Given data ::
•••

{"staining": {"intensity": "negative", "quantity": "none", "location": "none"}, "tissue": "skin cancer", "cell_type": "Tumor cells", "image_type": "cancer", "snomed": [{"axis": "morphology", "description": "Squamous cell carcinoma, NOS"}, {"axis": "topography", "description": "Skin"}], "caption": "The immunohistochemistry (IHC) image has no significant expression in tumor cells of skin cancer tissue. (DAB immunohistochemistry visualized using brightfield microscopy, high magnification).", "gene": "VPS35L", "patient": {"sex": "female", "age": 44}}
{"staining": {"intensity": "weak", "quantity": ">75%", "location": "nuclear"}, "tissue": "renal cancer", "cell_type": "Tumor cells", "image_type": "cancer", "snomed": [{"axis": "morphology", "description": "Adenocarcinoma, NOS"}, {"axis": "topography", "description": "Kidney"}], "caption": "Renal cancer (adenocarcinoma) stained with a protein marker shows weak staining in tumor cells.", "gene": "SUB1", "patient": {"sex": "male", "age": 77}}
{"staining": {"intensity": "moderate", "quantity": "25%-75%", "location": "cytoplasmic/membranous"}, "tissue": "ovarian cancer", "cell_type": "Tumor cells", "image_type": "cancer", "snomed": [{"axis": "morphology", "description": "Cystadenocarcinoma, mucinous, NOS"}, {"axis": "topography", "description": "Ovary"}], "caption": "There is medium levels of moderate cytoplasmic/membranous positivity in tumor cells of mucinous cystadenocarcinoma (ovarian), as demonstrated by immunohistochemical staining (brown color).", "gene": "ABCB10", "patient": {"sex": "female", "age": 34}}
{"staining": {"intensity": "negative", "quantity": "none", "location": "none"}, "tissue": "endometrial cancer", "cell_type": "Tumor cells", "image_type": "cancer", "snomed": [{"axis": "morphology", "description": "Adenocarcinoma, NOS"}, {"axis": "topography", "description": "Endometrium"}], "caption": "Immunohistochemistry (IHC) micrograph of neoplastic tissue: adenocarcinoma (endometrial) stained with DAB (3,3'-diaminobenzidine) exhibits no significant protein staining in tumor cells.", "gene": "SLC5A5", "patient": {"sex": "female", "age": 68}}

•••

Aim of the task ::
Beginning with the first line above, could you copy every line exactly, up to and including the one with "cancer (adenocarcinoma) stained"?

Solution ::
{"staining": {"intensity": "negative", "quantity": "none", "location": "none"}, "tissue": "skin cancer", "cell_type": "Tumor cells", "image_type": "cancer", "snomed": [{"axis": "morphology", "description": "Squamous cell carcinoma, NOS"}, {"axis": "topography", "description": "Skin"}], "caption": "The immunohistochemistry (IHC) image has no significant expression in tumor cells of skin cancer tissue. (DAB immunohistochemistry visualized using brightfield microscopy, high magnification).", "gene": "VPS35L", "patient": {"sex": "female", "age": 44}}
{"staining": {"intensity": "weak", "quantity": ">75%", "location": "nuclear"}, "tissue": "renal cancer", "cell_type": "Tumor cells", "image_type": "cancer", "snomed": [{"axis": "morphology", "description": "Adenocarcinoma, NOS"}, {"axis": "topography", "description": "Kidney"}], "caption": "Renal cancer (adenocarcinoma) stained with a protein marker shows weak staining in tumor cells.", "gene": "SUB1", "patient": {"sex": "male", "age": 77}}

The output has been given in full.